Passage for review
########################################
Saturday, April 27, 2013

Life on Mars by Tracy K. Smith

In Waco, April means the Beall Poetry festival at Baylor University.  In 1994, Mrs. Virginia B. Ball established the John A. and DeLouise McClelland Beall Endowed Fund to honor her parents and to encourage the writing and appreciation of poetry.  Mrs. Ball was an English major who graduated from Baylor in 1940.  Since 1995, the festival has celebrated some of the finest contemporary poets with readings, a panel discussion, and a lecture on contemporary poetry.  Some of the invited participants include Donald Hall, Gary Snyder, Derek Walcott, Maxine Kumin, Galway Kinnell, Billy Collins, W.S. Merwin, Robert Bly, Philip Levine, Adrienne Rich, Louise Glück, Charles Wright, and Anthony Hecht.

The 2013 invitees included Bobby C. Rogers, James Fenton, Les Murray, and Pulitzer Prize winner, Tracy K. Smith.  Henry Hart delivered the Virginia Beall Ball Lecture..
########################################
Input data
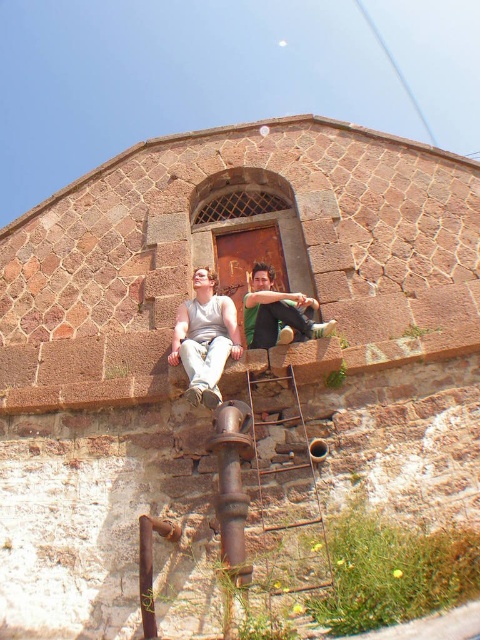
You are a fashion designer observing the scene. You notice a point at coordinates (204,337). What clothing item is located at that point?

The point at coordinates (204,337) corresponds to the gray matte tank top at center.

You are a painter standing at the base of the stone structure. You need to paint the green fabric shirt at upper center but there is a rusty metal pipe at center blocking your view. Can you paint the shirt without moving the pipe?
########################################
Exercises
**a.** Answer these questions about the Beall Poetry Festival text:
(i) In what year did Virginia B. Ball graduate from Baylor?
(ii) Since what year has the festival been held?
(iii) Who delivered the Virginia Beall Ball Lecture in 2013?
**b.** Carry on the Beall Poetry Festival text past its final sentence.

Expected results
**a.**
(i) 1940
(ii) 1995
(iii) Henry Hart

**b.**
Tracy won the Pulitzer Prize for her third collection of poetry, Life on Mars.  She read several poems at her reading, so I had a tough time selecting my favorite.  Even after a couple of reads, the power of description and the emotion in these poems shine through to this reader.  “The Good Life” well-represents her talents:.

“When some people talk about money / They speak as if it were a mysterious lover / Who went out to buy milk and never / Came back, and it makes me nostalgic / For the years I lived on coffee and bread, / Hungry all the time, walking to work on Payday / Like a woman journeying for water / From a village without a well, then living / One or two nights like everyone else / On roast chicken and red wine.”  (64).

It must be obvious I like short poems, and here is another, titled “The Soul”:

“The voice is clean.  Has heft.  Like Stones / Dropped in still water, or tossed / One after the other at a low wall. / Chipping away at what pushes back.  Not always making a dent, but keeping at it. / And the silence around it is a door / Punched through with light.  A garment / That attests to breasts, the privacy / Between thighs.  This body is what we lean toward, / Tensing as it darts, dancing away. / But it’s the voice that enters us.  Even / Saying nothing.  Even saying nothing / Over and over absently to itself.” (23).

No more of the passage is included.